Tapasya reminds us that occasionally the process of mastery can be painful, but this pain (or heat) can be used to fuel our practice, and allow us to grow and learn from it.

Svadhyaya ( tone- knowledge)

The Bhagavad Gita says, “ Yoga is the trip of the tone, through the tone, to the tone.” Yoga is meant to be a process of direct inquiry into our internal world. The further we dive inward, the further we can learn about the horizonless nature of our knowledge.

This yogic tenet is frequently forgotten in the Western view of yoga as a drill because so important of it's personified We wonder how we look in a posture, if we're thin enough, or feel the need to contend with others in class. True yoga is a particular process that has nothing to do with the outside world or how we ’re perceived.

Ishvarapranidhana ( full rendition to the godly)

Numerous folks who suffer from dependence are helped by a 12- step program. The first step to recovery is to surrender to a advanced power.

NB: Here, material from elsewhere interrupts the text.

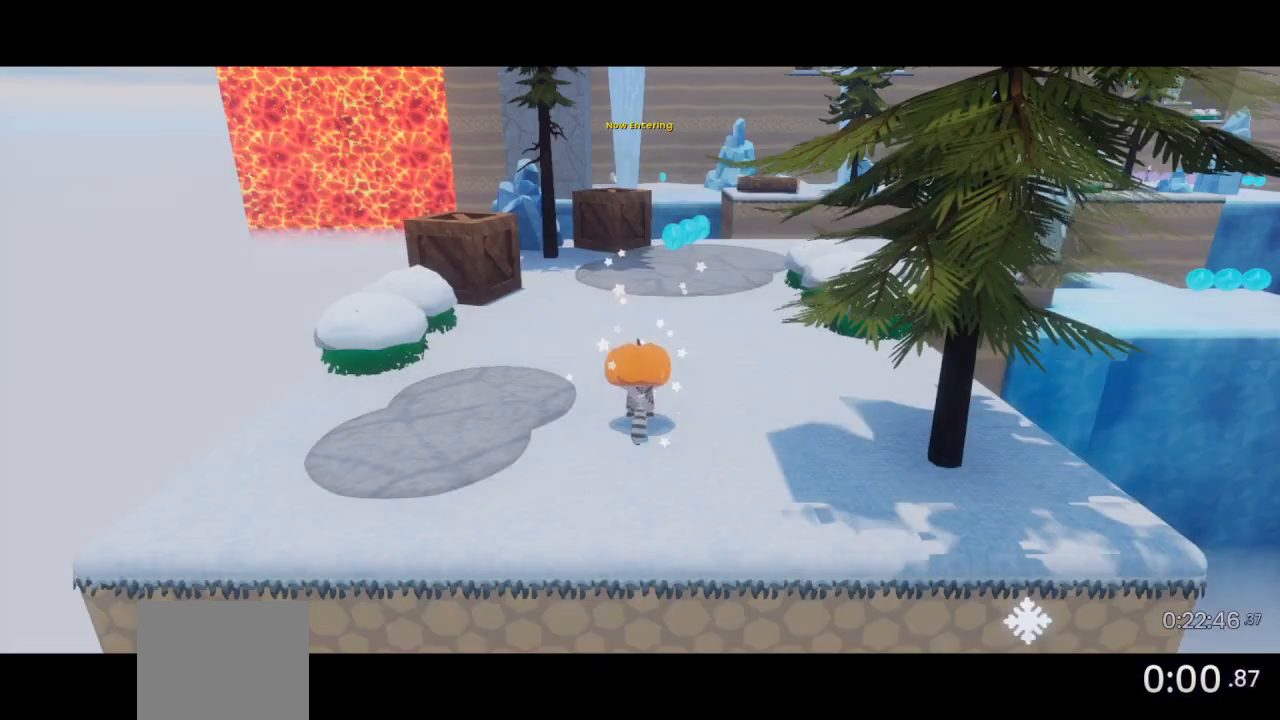
{"buttons": [], "left_stick": "center", "right_stick": "center", "events": []}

The reason this is so medicinal is because it allows us to let go of the need to control everything. When we realize that there are lesser forces at play in our lives, we begin to navigate life with modesty and admiration.

Yoga asks us to seek a supreme godly being (whatever that means to us tête-à-tête), and allow ourselves to connect with them through our practice.

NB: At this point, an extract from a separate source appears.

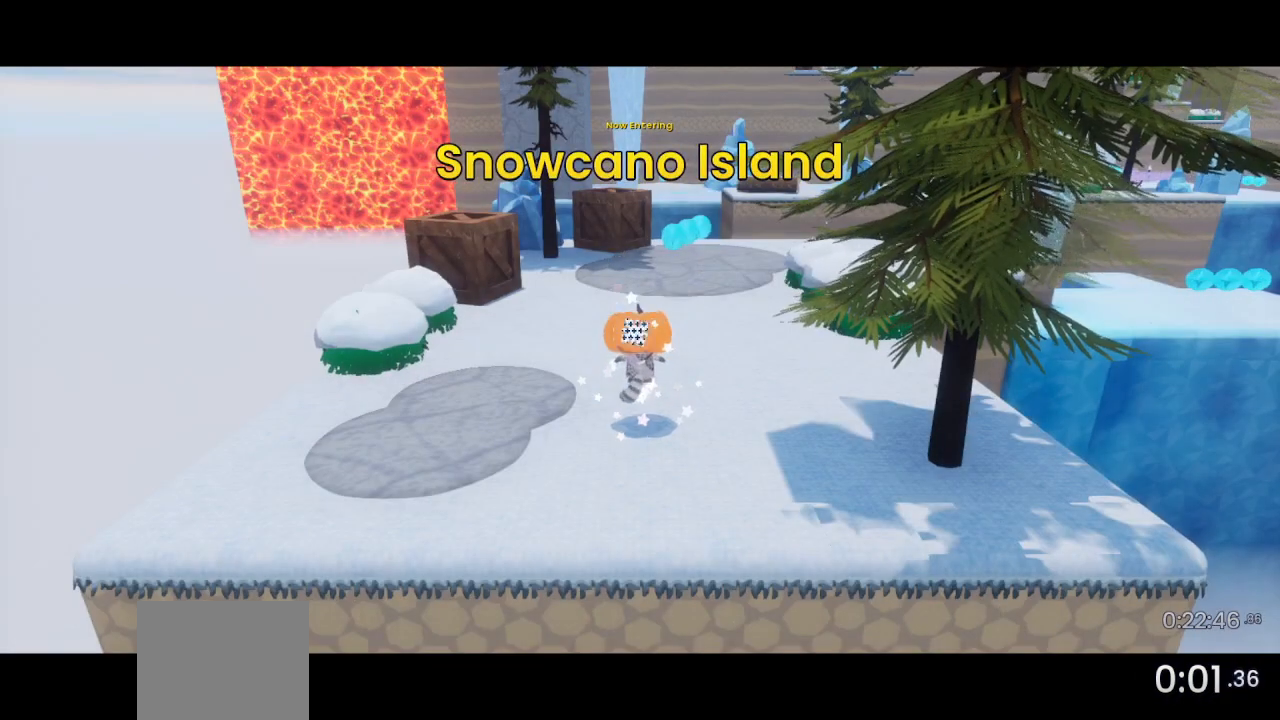
{"buttons": [], "left_stick": "center", "right_stick": "center", "events": []}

As you can see, the first two branches of yoga (which are to be learned first) are further about how we live than how we exercise. The rest of the branches educate us how to exercise yoga in our physical bodies and minds.

3. Asana

Asana is the practice of the yoga postures.

Pantajali tutored the physical practice of yoga as movements that are meant to be done with ease and joy. He tutored that it’s important to take your time with each disguise, and move from posture to posture completely present by fastening the mind on the breath.

Yoga as a drill can be dangerous because it can push scholars past their limitations, and it frequently leads to injury. The sutras tell us that yoga is meant to be done in a relaxed state that aims to connect one with their body and combat duality in the mind.

Diurnal asana results in increased heartiness in the body and mind.